Supreme Court Decision Robs Bar Regular Of Favorite Rant
Hoboken, New Jersey – Mulligan’s Pub regular Allen Kershaw, 66, is still recovering after the Supreme Court’s sports betting decision earlier this month robbed him of his favorite drunken rant. The tirade was a two-hour showstopper about the nonsensical nature of the sports betting prohibition.
“Ruined!” he screamed, his head resting on the bar. “All my years of hard work, flushed away by nine robe-wearing CLOWNS!”
On Monday, May 18, the high court voted 7 – 2 to throw out the Professional and Amateur Sports Protection Act of 1992. Mr.

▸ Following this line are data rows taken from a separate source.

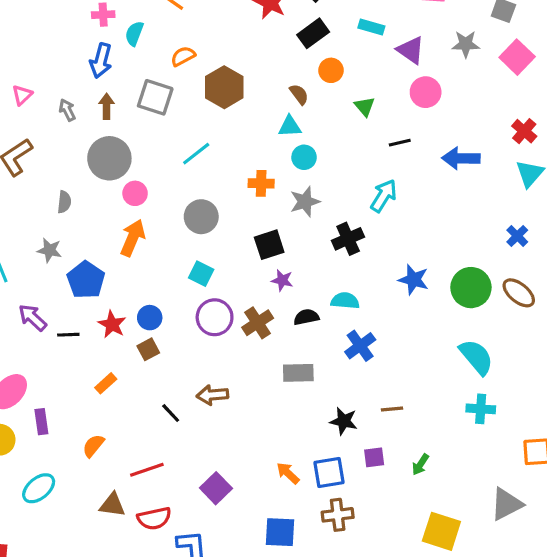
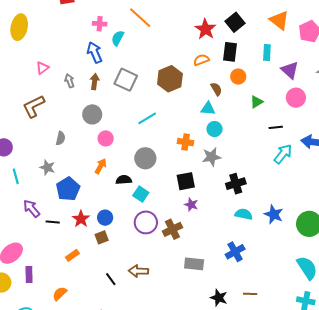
cyan rectangle: (371, 27) -> (267, 52), turned 70
black rectangle: (313, 33) -> (230, 52), turned -54
orange semicircle: (183, 56) -> (201, 60), moved
blue arrow: (101, 61) -> (95, 52), turned 135
green triangle: (365, 107) -> (257, 102), turned 32
gray circle: (109, 158) -> (92, 114), size x0.7
cyan arrow: (384, 196) -> (283, 154), moved
orange arrow: (133, 238) -> (101, 166), size x0.7
cyan semicircle: (345, 301) -> (244, 214), moved
black semicircle: (306, 317) -> (124, 180), moved

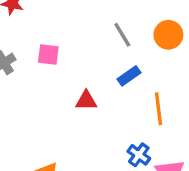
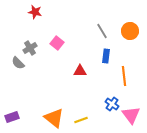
pink square: (48, 55) -> (57, 43), turned 32
blue rectangle: (129, 76) -> (106, 56), turned -48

Kershaw’s rant was said to have been the product of constant fine-tuning since a trip to Las Vegas in 1999.
Upon his return from the desert and its legal sportsbooks, Mr. Kershaw began holding forth on a semi-weekly basis at Mulligan’s. The rant became almost a one-act play, touching on topics as diverse as the NCAA, the price of oil, and the “goddam President,” regardless of which person held the office at the time.
“It was really special, you know?” he said, tearfully nursing a beer. “The last year and a half? With Trump? It had taken the thing to a whole new level.”
When news of the decision broke, patrons and staff of Mulligan’s immediately became concerned about Kershaw.
“Oh man…that was his thing,” said bartender Pete Hamlisch. “Once he got a few in ‘im, he’d go on and on about wanting to bet on whatever game was on.”
“The Rant” that united dozens
The performance eventually became part of Mulligan’s cultural fabric. Kershaw had many rants, but people would often try to goad him into “the sports betting thing.”
Once begun, the tirade would begin quietly on the shores of the Mekong River, where Kershaw had fought in Vietnam. Like a preacher, he built himself into a red-faced froth, climaxing on the line “I fought the Viet Cong, I took a bullet for my country, but GOD FORBID I BET A COUPLE HUNDRED ON THE JETS!”
Like well-known song lyrics, most other patrons would scream this last part with him. He often garnered standing ovations after particularly passionate performances.
“He really transcended the genre, I think,” opined waitress Shelly Hudson. “Depending on the brand of beer he was drinking, he could really find some deep truths.”
As of this writing, there were no reports that Kershaw is hard at work on new material. However, like all great artists, it’s unlikely he’ll stay down forever.